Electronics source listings
------------------------------

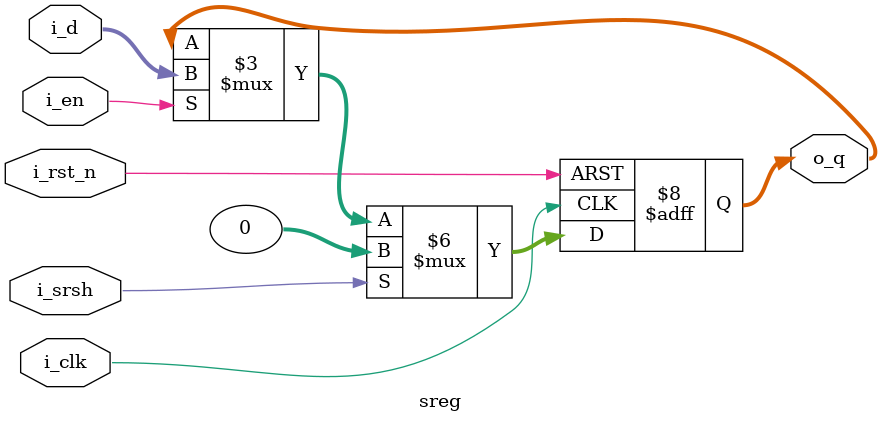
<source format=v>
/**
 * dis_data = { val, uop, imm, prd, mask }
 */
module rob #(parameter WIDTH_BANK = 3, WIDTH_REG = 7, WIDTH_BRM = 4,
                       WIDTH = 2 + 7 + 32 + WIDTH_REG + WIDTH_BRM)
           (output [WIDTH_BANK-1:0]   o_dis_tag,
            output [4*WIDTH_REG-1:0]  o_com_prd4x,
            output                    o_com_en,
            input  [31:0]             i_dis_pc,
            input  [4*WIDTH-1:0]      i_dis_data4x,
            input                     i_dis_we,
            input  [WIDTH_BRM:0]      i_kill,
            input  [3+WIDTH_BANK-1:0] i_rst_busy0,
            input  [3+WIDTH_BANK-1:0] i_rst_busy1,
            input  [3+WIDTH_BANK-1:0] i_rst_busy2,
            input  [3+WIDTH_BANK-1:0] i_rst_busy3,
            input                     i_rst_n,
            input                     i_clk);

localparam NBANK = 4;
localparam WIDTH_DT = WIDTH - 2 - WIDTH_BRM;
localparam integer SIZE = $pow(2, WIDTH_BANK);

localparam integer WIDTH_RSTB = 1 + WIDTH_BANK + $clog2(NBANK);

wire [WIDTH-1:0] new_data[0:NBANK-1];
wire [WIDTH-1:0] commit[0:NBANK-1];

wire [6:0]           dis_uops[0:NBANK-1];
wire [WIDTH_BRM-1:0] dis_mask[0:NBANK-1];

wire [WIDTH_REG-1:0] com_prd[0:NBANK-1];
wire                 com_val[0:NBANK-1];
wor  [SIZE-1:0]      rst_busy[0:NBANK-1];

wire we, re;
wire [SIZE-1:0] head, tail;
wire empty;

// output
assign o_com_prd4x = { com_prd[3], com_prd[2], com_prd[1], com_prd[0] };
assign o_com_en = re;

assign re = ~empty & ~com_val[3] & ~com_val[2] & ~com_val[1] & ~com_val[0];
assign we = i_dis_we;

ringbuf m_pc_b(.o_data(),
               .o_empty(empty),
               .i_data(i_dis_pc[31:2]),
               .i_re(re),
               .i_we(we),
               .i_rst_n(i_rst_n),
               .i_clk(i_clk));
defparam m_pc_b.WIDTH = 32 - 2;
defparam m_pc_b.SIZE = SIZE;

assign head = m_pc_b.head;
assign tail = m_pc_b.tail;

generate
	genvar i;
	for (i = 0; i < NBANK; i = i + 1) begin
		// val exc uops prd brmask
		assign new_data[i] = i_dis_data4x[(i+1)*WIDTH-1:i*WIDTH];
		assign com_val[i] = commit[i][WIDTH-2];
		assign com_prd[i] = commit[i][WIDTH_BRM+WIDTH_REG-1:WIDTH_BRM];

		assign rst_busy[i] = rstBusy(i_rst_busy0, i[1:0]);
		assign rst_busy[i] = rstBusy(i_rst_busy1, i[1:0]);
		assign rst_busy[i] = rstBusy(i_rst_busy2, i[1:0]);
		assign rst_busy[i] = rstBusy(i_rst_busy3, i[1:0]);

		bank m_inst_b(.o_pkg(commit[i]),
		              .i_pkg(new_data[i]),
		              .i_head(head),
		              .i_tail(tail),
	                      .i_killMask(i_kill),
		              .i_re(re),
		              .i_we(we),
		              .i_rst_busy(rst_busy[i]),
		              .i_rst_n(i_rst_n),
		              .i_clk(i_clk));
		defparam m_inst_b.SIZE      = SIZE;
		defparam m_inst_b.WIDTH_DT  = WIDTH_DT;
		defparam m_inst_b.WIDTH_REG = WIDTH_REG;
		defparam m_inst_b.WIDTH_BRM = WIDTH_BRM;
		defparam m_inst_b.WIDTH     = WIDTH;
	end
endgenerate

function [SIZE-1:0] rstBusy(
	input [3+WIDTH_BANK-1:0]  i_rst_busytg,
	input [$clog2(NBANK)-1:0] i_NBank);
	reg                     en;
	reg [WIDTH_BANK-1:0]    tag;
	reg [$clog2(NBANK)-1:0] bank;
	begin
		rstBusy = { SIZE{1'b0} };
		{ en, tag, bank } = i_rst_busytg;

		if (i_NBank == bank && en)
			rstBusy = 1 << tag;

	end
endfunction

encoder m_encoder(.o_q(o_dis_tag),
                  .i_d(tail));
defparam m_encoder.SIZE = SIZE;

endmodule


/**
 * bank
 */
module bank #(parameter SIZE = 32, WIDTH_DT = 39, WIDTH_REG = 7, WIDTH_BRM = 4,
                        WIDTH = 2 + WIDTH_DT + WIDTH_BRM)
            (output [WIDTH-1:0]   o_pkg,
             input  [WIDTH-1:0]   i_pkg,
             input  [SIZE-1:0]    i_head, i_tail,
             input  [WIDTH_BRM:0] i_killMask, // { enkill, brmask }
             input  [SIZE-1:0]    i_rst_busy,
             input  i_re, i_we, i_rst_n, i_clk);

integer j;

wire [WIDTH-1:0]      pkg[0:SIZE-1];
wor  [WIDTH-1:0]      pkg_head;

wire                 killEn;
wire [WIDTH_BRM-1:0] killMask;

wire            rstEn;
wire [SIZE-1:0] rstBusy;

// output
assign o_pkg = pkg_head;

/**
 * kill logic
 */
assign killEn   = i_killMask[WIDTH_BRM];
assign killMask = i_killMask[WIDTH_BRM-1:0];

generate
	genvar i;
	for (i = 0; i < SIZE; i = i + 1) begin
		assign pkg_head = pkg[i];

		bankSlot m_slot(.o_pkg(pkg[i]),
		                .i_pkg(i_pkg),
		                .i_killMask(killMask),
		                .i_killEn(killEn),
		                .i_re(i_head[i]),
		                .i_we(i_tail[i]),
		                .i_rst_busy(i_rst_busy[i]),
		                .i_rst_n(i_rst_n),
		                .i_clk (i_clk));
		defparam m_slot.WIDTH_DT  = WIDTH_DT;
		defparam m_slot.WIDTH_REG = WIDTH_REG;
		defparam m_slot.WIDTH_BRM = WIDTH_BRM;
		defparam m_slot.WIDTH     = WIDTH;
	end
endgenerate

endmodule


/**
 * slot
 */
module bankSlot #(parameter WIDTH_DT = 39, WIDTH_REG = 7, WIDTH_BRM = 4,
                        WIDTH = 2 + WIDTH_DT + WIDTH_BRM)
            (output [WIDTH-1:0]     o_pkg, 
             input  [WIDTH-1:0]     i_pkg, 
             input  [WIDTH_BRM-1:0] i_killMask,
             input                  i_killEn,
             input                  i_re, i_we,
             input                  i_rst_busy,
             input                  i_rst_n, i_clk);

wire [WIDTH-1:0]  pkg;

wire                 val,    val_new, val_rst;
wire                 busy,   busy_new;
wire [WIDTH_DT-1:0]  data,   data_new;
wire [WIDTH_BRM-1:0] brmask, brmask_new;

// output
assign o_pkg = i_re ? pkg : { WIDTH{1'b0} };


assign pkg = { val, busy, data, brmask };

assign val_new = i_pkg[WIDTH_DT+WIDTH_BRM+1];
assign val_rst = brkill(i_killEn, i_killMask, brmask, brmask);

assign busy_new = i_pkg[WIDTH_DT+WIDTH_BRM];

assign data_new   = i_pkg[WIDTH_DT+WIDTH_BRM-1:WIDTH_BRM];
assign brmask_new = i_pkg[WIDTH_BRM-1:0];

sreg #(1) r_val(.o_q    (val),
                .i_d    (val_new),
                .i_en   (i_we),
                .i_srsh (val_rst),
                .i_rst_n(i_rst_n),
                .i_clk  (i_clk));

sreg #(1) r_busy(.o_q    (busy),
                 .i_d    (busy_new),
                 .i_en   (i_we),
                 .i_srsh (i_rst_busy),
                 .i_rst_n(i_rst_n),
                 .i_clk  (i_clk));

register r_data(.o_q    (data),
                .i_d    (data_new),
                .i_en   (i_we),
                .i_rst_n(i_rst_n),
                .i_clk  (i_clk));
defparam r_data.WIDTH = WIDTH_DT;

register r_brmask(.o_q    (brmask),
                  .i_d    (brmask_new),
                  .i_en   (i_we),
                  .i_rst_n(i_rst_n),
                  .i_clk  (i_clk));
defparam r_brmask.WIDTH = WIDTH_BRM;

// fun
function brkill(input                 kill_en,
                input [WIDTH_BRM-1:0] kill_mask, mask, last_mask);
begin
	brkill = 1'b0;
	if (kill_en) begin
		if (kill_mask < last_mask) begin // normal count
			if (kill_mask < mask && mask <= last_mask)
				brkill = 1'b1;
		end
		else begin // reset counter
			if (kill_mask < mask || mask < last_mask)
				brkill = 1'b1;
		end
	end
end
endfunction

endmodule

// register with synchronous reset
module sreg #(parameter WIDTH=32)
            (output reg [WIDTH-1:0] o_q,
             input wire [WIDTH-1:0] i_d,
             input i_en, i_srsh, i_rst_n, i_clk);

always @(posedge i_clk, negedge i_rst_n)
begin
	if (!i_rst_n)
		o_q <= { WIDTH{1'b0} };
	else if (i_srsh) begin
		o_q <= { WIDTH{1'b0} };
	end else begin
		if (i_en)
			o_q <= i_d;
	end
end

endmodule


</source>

------------------------------

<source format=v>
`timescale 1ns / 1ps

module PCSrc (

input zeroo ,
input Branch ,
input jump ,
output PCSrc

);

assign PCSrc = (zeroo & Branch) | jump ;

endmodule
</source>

------------------------------

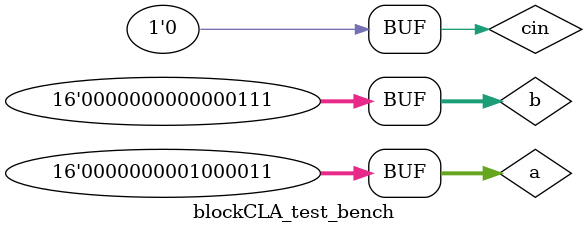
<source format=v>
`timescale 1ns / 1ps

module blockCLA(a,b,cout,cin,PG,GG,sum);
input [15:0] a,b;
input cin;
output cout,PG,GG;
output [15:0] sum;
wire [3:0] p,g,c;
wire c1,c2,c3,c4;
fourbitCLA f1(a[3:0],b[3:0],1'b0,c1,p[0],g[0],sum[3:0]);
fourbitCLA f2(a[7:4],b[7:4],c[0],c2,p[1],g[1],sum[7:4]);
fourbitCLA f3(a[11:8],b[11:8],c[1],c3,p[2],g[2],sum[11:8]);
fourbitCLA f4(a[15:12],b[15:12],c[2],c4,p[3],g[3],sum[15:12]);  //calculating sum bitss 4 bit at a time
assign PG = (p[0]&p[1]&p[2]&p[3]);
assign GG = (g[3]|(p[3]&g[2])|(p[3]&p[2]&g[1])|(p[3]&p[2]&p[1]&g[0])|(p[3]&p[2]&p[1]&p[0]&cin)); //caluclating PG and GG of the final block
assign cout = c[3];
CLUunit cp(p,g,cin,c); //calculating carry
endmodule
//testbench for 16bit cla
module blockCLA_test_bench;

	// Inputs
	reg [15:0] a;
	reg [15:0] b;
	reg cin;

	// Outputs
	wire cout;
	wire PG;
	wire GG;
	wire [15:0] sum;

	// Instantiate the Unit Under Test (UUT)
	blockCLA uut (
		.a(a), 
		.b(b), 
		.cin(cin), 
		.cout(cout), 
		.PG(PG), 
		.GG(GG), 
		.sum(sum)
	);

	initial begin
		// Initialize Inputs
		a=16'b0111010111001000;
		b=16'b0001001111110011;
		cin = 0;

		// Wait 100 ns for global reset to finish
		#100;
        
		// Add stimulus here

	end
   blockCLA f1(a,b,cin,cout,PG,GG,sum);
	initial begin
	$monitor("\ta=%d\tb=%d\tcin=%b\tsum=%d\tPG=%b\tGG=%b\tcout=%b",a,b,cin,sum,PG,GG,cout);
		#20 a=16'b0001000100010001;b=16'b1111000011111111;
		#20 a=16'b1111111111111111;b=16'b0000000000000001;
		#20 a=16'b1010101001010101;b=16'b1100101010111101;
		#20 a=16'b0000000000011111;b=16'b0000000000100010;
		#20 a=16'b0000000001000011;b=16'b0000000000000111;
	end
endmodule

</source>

------------------------------

To-do item: Return from the data every line that holds "else".

Exercise answer:
		else begin // reset counter
	else if (i_srsh) begin
	end else begin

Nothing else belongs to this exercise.